What About That Face?
As for rosacea, I disagree with all those who have said that it does not look like what Yushchenko has and that rosacea does not progress this rapidly. Rosacea can be explosive, and extremely disfiguring -- and it can be triggered by even one alcoholic drink. In five years of work at major inner city hospitals in Manhattan, I saw several such cases. Again, if you look at Yushchenko's face early on (see here), his disfigurement was much less severe. He had a spidery, red, malar eruption.
I agreed that Yushchenko's face has since transmogrified into something quite unusual and my first suggestion is that he was coating the eruption with pancake make-up; however, for anyone to adduce his facies as proof of poisoning, I would accuse that person of a logical error in trying to make a diagnosis from a clinical SIGN, which can be a common endpoint of many different pathophysiologic pathways.
As I have mentioned several times to commentators on my site, an important maxim for medical students is this:
You are much more likely to encounter an uncommon presentation of a common illness than a common presentation of an uncommon illness.
Chloracne or Rosacea? It's a straight-forward choice for me.
Which leads to the farce this past weekend. I have been rebuffed for being hard on Dr. Zimpfer at the Rudolfinerhaus clinic this past weekend. However, I was expecting him to tell us what test they did and the results. And what did he say? It's poison. Case closed.
I gladly would have written a post describing the mystery, now revealed, as Dioxin poisoning (and a case for the annals, indeed); however, Zimpfer really just kicked us all out of his private clinic with no more quantifiable knowledge than we had when Yushchenko arrived.

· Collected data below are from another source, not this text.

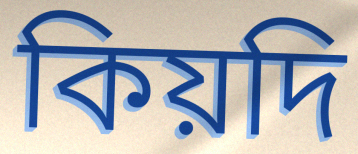
কিয়দি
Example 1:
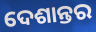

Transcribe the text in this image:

ଦେଶାନ୍ତର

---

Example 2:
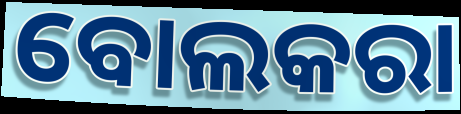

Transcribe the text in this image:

ବୋଲକରା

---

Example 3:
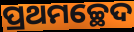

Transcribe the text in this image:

ପ୍ରଥମଚ୍ଛେଦ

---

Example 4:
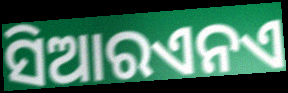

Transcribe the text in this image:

ସିଆରଏନଏ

And why did Viktor even go to Rudolfinerhaus this weekend? To have his blood drawn? They certainly had no time between Friday night and Saturday morning (when they said they had results to be announced at 1400) to do skin or visceral biopsies and analyze them appropriately. As it is, in that short time, they sent Yushchenko's blood to Amsterdam for some new test that diagnosed Dioxin poisoning (although they implied that his blood levels are normal).

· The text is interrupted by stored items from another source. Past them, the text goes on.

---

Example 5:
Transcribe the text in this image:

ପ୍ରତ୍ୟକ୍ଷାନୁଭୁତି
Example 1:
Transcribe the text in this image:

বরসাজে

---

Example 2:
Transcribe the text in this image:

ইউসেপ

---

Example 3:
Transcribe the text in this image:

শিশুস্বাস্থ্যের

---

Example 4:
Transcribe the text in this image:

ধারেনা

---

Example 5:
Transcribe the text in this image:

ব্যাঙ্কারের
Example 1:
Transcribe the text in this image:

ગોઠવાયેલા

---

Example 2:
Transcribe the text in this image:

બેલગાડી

These obvious subterfuges, coupled with Katerina giving press conferences about tasting the poison on Viktor's lips... and the children's choir singing in the background as Yushenko says he doesn't want any of this investigated right now -- I don't know, it just seemed like there was a need for parody.
So, I'm sticking with what makes sense to me, until I have some believable proof that the most likely diagnoses are knocked off their pedestals by the freakish and improbable. But I can accept that if it happens. Capita!